Earlier this week, my friends and I – along with a couple thousand D.C.-area residents, waited patiently outside Sur La Table in Arlington, Va. for more than two hours to meet Ina Garten, The Food Network’s “Barefoot Contessa.” And it was worth every minute.
Garten – in town to promote her latest cookbook, “How Easy is That?” – is one of my favorite celebrity foodies.
Unlike many of today’s self-proclaimed culinary experts, she never talks down to her viewers (that’s right, Alton Brown), she doesn’t slap her name on pet food products (yup, I’m talking about you, Rachel Ray), and she doesn’t overly-complicate her recipes with ingredients you can only find in a pricey boutique in Manhattan (what’s wrong, Martha Stewart – is regular honey not good enough for you?).
With Garten you get elegant food that is both visually pleasing AND accessible to the average cook. In short, Ina Garten keeps it simple.
I’m often asked how my culinary background prepared me for a background in the communications field. Believe it or not, there are a number of skills common to both professions. Creativity, attention to detail, and the ability to multi-task are just a few examples.
Garten’s culinary style is a great example of another skill equally important to chefs and communicators: the ability to deconstruct and simplify.
As employee communicators, we are often tasked with taking something unbelievably complicated – a new IT security policy for example – and breaking it down into terms that all employees can understand.
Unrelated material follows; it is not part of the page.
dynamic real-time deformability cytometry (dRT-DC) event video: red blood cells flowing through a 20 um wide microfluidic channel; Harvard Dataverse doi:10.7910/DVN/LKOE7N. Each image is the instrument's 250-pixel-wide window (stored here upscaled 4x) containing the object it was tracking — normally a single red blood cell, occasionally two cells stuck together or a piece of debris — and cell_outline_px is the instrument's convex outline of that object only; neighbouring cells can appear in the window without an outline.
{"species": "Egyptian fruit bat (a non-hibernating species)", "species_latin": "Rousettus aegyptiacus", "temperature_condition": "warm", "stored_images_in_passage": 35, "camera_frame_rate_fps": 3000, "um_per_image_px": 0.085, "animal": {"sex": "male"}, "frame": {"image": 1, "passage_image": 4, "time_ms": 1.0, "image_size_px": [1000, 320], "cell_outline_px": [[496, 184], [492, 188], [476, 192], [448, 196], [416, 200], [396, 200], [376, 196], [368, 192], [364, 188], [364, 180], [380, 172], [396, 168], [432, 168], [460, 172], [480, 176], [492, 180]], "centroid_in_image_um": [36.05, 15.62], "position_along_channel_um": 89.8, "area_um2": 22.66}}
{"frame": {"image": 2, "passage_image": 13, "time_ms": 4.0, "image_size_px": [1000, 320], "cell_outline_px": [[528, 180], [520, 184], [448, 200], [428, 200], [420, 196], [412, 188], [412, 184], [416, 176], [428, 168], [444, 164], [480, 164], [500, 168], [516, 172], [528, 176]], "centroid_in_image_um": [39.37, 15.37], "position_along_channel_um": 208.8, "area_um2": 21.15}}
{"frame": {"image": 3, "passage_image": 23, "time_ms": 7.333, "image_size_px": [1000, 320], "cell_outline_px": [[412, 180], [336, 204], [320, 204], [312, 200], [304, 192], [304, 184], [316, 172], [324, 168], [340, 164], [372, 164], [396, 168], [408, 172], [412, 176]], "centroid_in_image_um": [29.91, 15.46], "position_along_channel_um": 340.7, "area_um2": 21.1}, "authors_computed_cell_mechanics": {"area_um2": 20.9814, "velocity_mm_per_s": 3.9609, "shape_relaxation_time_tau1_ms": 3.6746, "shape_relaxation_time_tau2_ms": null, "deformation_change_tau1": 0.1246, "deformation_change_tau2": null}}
We are handed a jargon-filled memo, along with flow charts and screen shots and asked to get employees on board with a process change.
Admit it – you’ve been tempted to take the path of least resistance and just push out that six-page memo from the CIO. But you won’t, because you know that this policy announcement is a prime opportunity to show how employee communicators add value to their organization.
We make these complex announcements easy for our employees to understand. We make it simple.
Just like Ina Garten, we make what seems to be a very complicated process or product more palatable to our audience. We take heavy, rich content and break it down into easy-to-digest bites.
Come to think of it, maybe I should start calling myself “The Barefoot Communicator.”